= Marshall Gilmore =

American bishop (born 1931)

Marshall Gilmore (born January 4, 1931) is an American bishop, the 41st bishop of the Christian Methodist Episcopal Church. His office and residence are in Dallas, Texas.

== Biography ==
Gilmore was born in Hoffman, North Carolina on January 4, 1931. From infancy, his early Christian nurture was within the bosom of the Pleasant Hill CME Church family. Gilmore graduated from the West Southern Pines High School in North Carolina in 1949, following which he entered military service, serving honorably in the U.S. Air Force from 1950 to 1954.

Upon his hearing and answering the call to preach, his home church granted license on January 2, 1954 – two days short of his 23rd birthday.
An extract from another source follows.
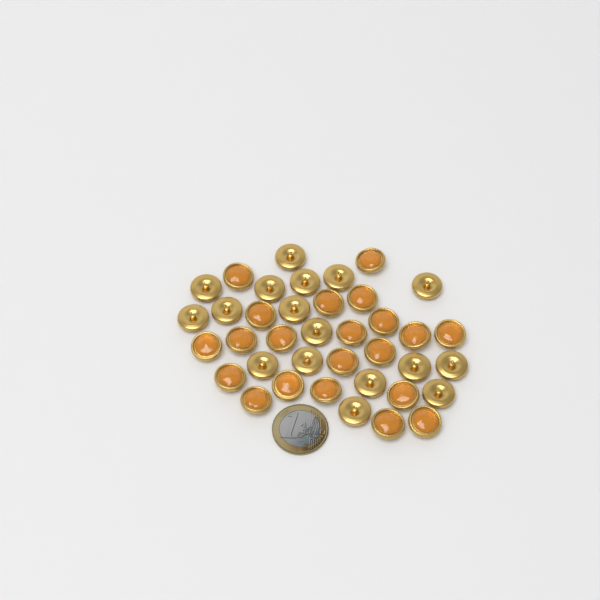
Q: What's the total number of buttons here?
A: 38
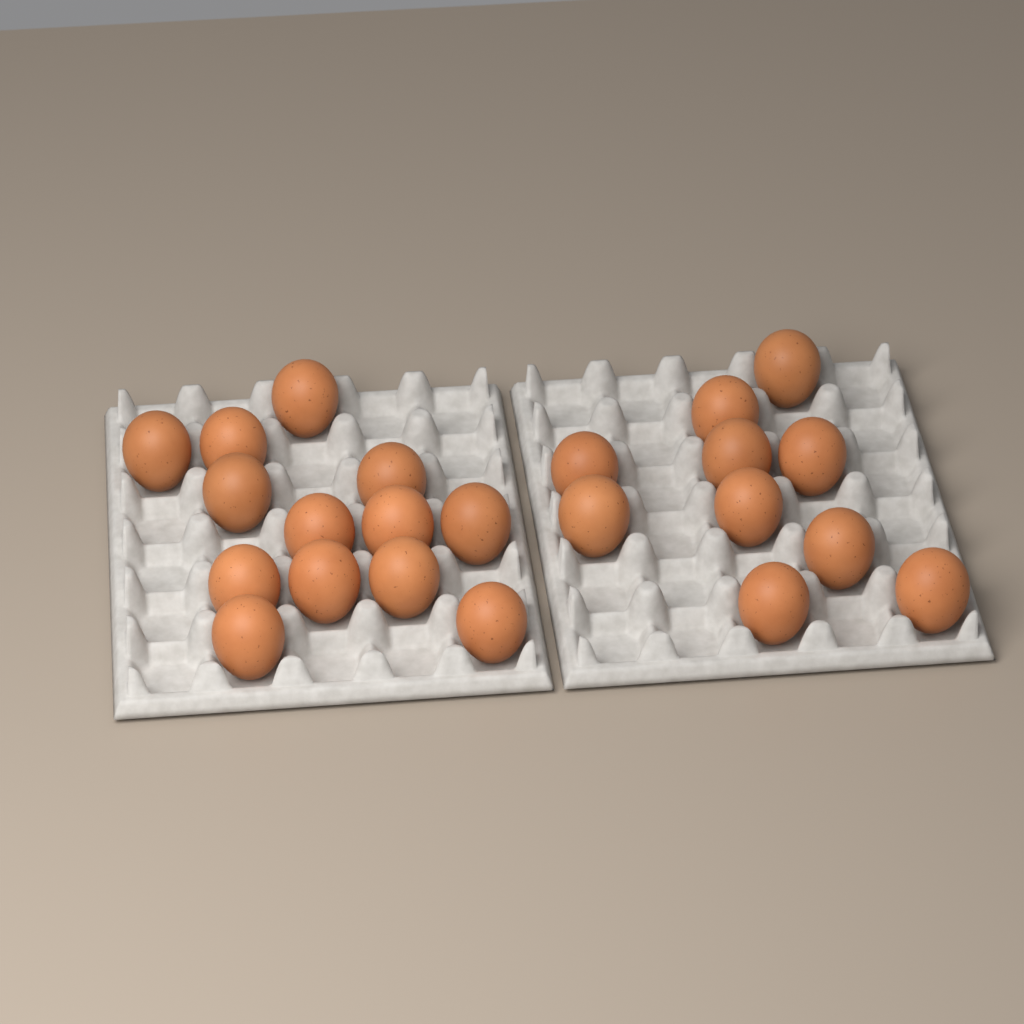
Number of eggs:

The North Carolina Annual Conference admitted him on trial in 1955, and in the same year, Bishop William Yancy Bell ordained him deacon. The following year Bishop Bell ordained him elder.

He matriculated at Paine College in Augusta, Georgia, in 1954 and was graduated with a BA degree in 1957. He studied theology at Drew University, being awarded the M.Div. degree in 1960. He earned a Doctor of Ministry degree from the United Theological Seminary in 1974. Gilmore was awarded the Doctor of Divinity degree from Texas College and the Interdenominational Theological Center, and his alma mater, Paine College, bestowed upon him the degree of Doctor of Laws and Letters.

It was from distinguished and effective service in the pastoral ministry that Gilmore was elected to the episcopacy in 1982 – the senior in the largest episcopal class elected in the history of the church. That service carried him to pastoral appointments in Georgia, Illinois, Michigan, and Ohio. His last pastoral service was at the Phillips Temple CME Church of Dayton, Ohio, where he led the congregation in building a new edifice for which the mortgage was also liquidated.

As a bishop, Marshall Gilmore served as chair of the Department of Evangelism, and presently serves as chair of the Department of Personnel Services. He is also vice-chair of the General Connectional Board and is the representative of the CME Church on the Consultation on Church Union. He is also the chair of the board of trustees of Texas College, and a member of the board of trustees at Paine College.

He was married to the former Yvonne Dukes, a native of Fitzgerald, Georgia, and he is the father of two adult children.

At the 1994 General Conference, Gilmore was assigned the presiding bishop of the 8th Episcopal District.